И.С.Фрадков, Михаил Гольденберг

Старая тетрадь

Фото из архива Елены Алатало
Исаак Фрадков

В день памяти выдающегося педагога Исаака Самойловича Фрадкова (1927 — 1998) публикуем воспоминания Михаила Гольденберга, написанные для книги «Школа Фрадкова».

…Ну, прямо рукопись, найденная в Сарагоссе. Помните популярный фильм с таким названием в 70-е годы? Разбирая свой стол в родительском доме, наткнулся на тетрадь с лекциями по педагогике. На обложке 1973 год и надпись «Преподаватель Фрадков И.С.». Эту фамилию я слышал с детства: мой отец служил с Исааком Самойловичем в Советской Армии, а мама работала в 9-й школе библиотекарем.

Курс педагогики на историческом факультете был своего рода жупелом – идти в школу не желал практически никто. А для автора этих строк воспоминания о школе вызывали ощущения, сравнимые с зубной болью. Причем, о сортавальской школе,  в которой учился до 7 класса, самые радужные, но после переезда в петрозаводскую школу ситуация поменялась в корне. В памяти остались кричащие, издерганные люди, многие из которых, по-моему, не любили свою профессию. Директор школы порой, проходя мимо меня, произносил назидательно: «А сало русское едите». Хотя, конечно, и в этой школе были несколько педагогов в высоком смысле этого слова – поддерживаю с ними отношения по сей день.

Понимал ли наше отношение к профессии учителя Исаак (так звали его студенты для краткости)? Думаю, что понимал. Ведь рейтинг педагога в том обществе тоже был не престижным. Да и о чем говорить с людьми, не имеющими никакого жизненного опыта, не говоря уж о педагогическом. В аудитории сидели, мягко говоря, недоросли, несмышленыши, у которых при слове «школа» «руки тянулись к спусковому курку».

Как я теперь понимаю, в университет Исаак Самойлович пришел работать после того как руководящие органы выжили его из родной 9-й школы, «сожрали», как говорили тогда. Была попытка пойти преподавать, защитить диссертацию, обобщить свой накопленный опыт.

· · ·

> Задание A:
Кем и где работала мама автора в воспоминаниях об Исааке Фрадкове?
> Задание B:
Продолжите воспоминания об Исааке Фрадкове, начав сразу после последнего приведенного предложения.

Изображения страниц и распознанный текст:
· · ·

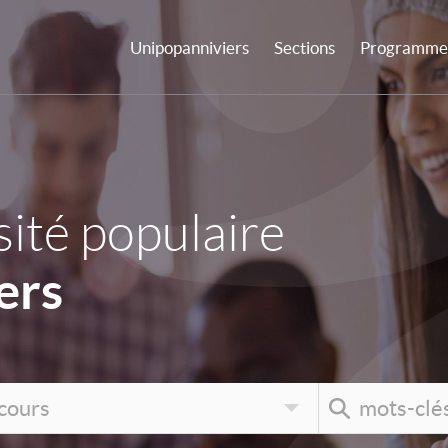
Unipopanniviers
Sections
Programme 
ité populaire
ers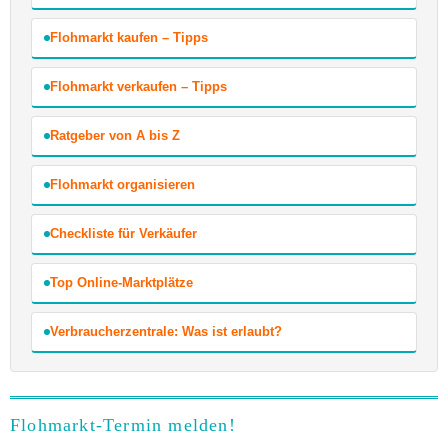
Flohmarkt kaufen – Tipps
Flohmarkt verkaufen – Tipps
Ratgeber von A bis Z
Flohmarkt organisieren
Checkliste für Verkäufer
Top Online-Marktplätze
Verbraucherzentrale: Was ist erlaubt?
Flohmarkt-Termin melden!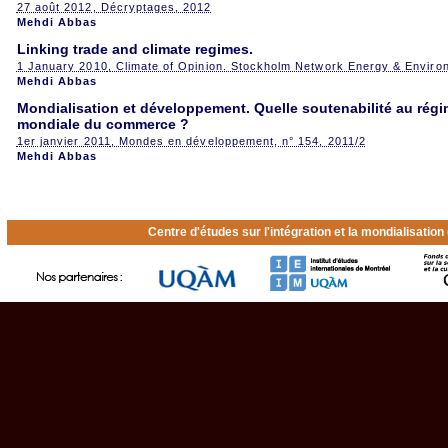
27 août 2012
, Décryptages, 2012
Mehdi Abbas
Linking trade and climate regimes.
1 January 2010
, Climate of Opinion. Stockholm Network Energy & Enviro
Mehdi Abbas
Mondialisation et développement. Quelle soutenabilité au régi
mondiale du commerce ?
1er janvier 2011
, Mondes en développement, n° 154, 2011/2
Mehdi Abbas
Centre d'études sur l'intégration et la mondialisatio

· · ·

> Ответ A:
Библиотекарем в 9-й школе.

> Ответ B:
Откроем тетрадь и попытаемся инсталлировать Фрадкова как университетского преподавателя. Печатными буквами написано: «РАБ-ДЕТОВОДИТЕЛЬ». Что это? Припоминаю, что для нас, историков, у него был экскурс в прошлое. Педагогами в Древней Греции были рабы хозяев. «Запомните, –  несся по аудитории его громкий голос, которым он старался приковать внимание не желавших его слушать, –  педагогика – это действительно добровольное рабство. Это искусство вести ребенка по жизни. Искусство и немного наука. Вот об этом немногом и пойдет речь».

Затем запись на полях: «Доживем до понедельника», «Илья Семенович Мельников». Понятно, это он о фильме. «Вы счастливые люди. Для вас, будущих учителей истории, как по заказу снят фильм. Смотрите на главного героя и знайте, каким должен быть современный учитель истории. Все подмечайте – и как он одет, как общается с детьми, коллегами, а главное о чем думает. Главное, что он сомневается, а сомнение – признак ума. Такой учитель –  не слепой раб указаний. Он свободный творец»…

Кстати, примеры из кинофильмов он любил. Потом я понял почему – был в родстве с самим М. Швейцером.

Еще запись. «Педагогическая теория – абстракция. Ее практическое применение – всегда высокое искусство». Кажется, мне удалось уловить главную мысль. А дальше что-то странное: «Не употребляйте  фраз «учитель должен», «ученик должен», «школа должна». Никто никому ничего не должен.  Педагогика – это всегда вариативность, ситуативность».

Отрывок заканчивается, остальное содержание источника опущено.